Incursions israéliennes dans la zone tampon
Après la prise du pouvoir par une coalition islamiste en Syrie fin 2024, Israël a envoyé des troupes dans une zone tampon patrouillée par l’ONU, censée séparer les forces israéliennes et syriennes sur le plateau du Golan, occupé depuis 1967 puis annexé par l’État hébreu. Les forces israéliennes sont alors entrées dans trois villages et localités situés dans la zone démilitarisée de l’ONU, dans le gouvernorat de Quneitra, dans le sud de la Syrie, a souligné Amnesty dans un communiqué. Ces forces ont effectué des descentes et ordonné aux habitants de quitter les lieux, a affirmé l’organisation de défense des droits humains.

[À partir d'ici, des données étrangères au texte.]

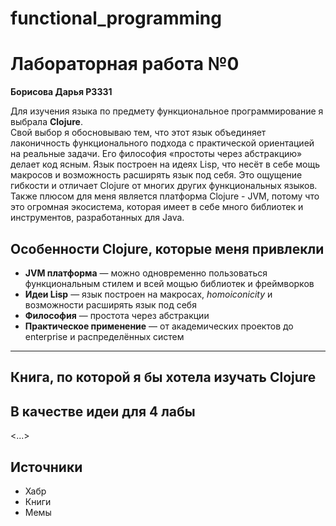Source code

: # functional_programming

# Лабораторная работа №0
**Борисова Дарья Р3331**

Для изучения языка по предмету функциональное программирование я выбрала **Clojure**.  
Свой выбор я обосновываю тем, что этот язык объединяет лаконичность функционального подхода с практической ориентацией на реальные задачи. Его философия «простоты через абстракцию» делает код ясным. Язык построен на идеях Lisp, что несёт в себе мощь макросов и возможность расширять язык под себя. Это ощущение гибкости и отличает Clojure от многих других функциональных языков. Также плюсом для меня является платформа Clojure - JVM, потому что это огромная экосистема, которая имеет в себе много библиотек и инструментов, разработанных для Java. 


## Особенности Clojure, которые меня привлекли

- **JVM платформа** — можно одновременно пользоваться функциональным стилем и всей мощью библиотек и фреймворков  
- **Идеи Lisp** — язык построен на макросах, *homoiconicity* и возможности расширять язык под себя  
- **Философия** — простота через абстракции  
- **Практическое применение** — от академических проектов до enterprise и распределённых систем  

---

## Книга, по которой я бы хотела изучать Clojure



## В качестве идеи для 4 лабы

<...>

## Источники

- Хабр  
- Книги  
- Мемы  
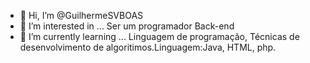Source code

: - 👋 Hi, I’m @GuilhermeSVBOAS
- 👀 I’m interested in ... Ser um programador Back-end
- 🌱 I’m currently learning ... Linguagem de programação, Técnicas de desenvolvimento de algoritimos.Linguagem:Java, HTML, php.


<!---
GuilhermeSVBOAS/GuilhermeSVBOAS is a ✨ special ✨ repository because its `README.md` (this file) appears on your GitHub profile.
You can click the Preview link to take a look at your changes.
--->

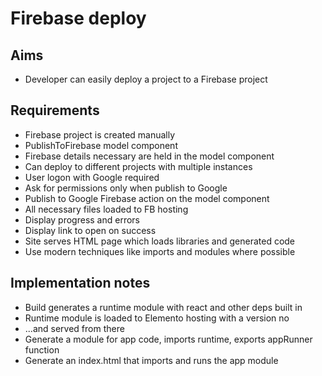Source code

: Firebase deploy
===============

Aims
----

- Developer can easily deploy a project to a Firebase project

Requirements
------------

- Firebase project is created manually
- PublishToFirebase model component
- Firebase details necessary are held in the model component
- Can deploy to different projects with multiple instances
- User logon with Google required
- Ask for permissions only when publish to Google
- Publish to Google Firebase action on the model component
- All necessary files loaded to FB hosting
- Display progress and errors
- Display link to open on success
- Site serves HTML page which loads libraries and generated code
- Use modern techniques like imports and modules where possible

Implementation notes
--------------------

- Build generates a runtime module with react and other deps built in
- Runtime module is loaded to Elemento hosting with a version no
- ...and served from there
- Generate a module for app code, imports runtime, exports appRunner function
- Generate an index.html that imports and runs the app module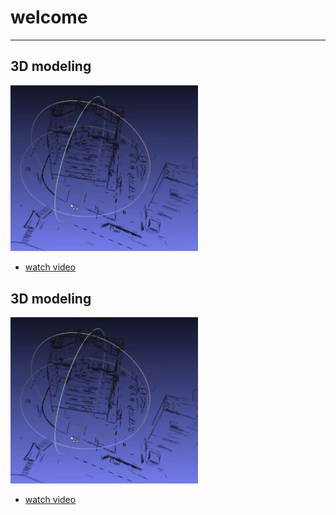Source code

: # welcome 
--------------------------------------------------------------------------------




## 3D modeling 

<img src="videos\cn-2024-03-12.JPG" alt="3D modeling" width="300"/>



* [watch video](3dmodeling.md)


## 3D modeling 

<img src="videos\cn-2024-03-12.JPG" alt="3D modeling" width="300"/>



* [watch video](videos\3dmodeling.md)




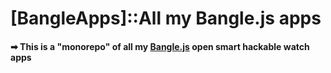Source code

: # [BangleApps]::All my Bangle.js apps

#### ➡ This is a "monorepo" of all my [Bangle.js](https://banglejs.com) open smart hackable watch apps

Destructions vérifiées par satellites
Grâce à des images satellites, Amnesty International a pu vérifier que 23 bâtiments dans ces villages étaient endommagés ou détruits. D’après des témoins, au moins deux autres maisons ont été rasées, ainsi que des jardins adjacents et des terres agricoles, en 2024 et 2025. Or, il n’y avait pas d’hostilités actives juste avant, pendant ou après ces destructions, selon la même source.
« La destruction délibérée par l’armée israélienne de logements civils dans le gouvernorat de Quneitra, dans le sud de la Syrie, depuis décembre 2024, sans nécessité militaire absolue, doit faire l’objet d’une enquête pour crimes de guerre », a exigé Amnesty International.
« Marque de fabrique » des opérations israéliennes
Pour Kristine Beckerle, directrice adjointe du programme régional Moyen-Orient et Afrique du Nord de l’ONG, « la destruction illégale de biens civils est devenue la marque de fabrique des opérations militaires israéliennes dans la région, à l’image de ce qui a été constaté ces dernières années à Gaza et au Liban, et désormais, comme l’établit notre enquête, en Syrie ».
« La sécurisation des frontières d’Israël ne saurait justifier le fait de raser et de faire sauter des maisons et des villages sur le territoire d’un autre pays », a-t-elle ajouté, citée dans le communiqué.
Après des décennies de conflit, le gouvernement syrien et Israël ont décidé début janvier, sous la pression des États-Unis, d’établir un mécanisme de communication et ont mené plusieurs séries de pourparlers en vue de conclure un accord de sécurité.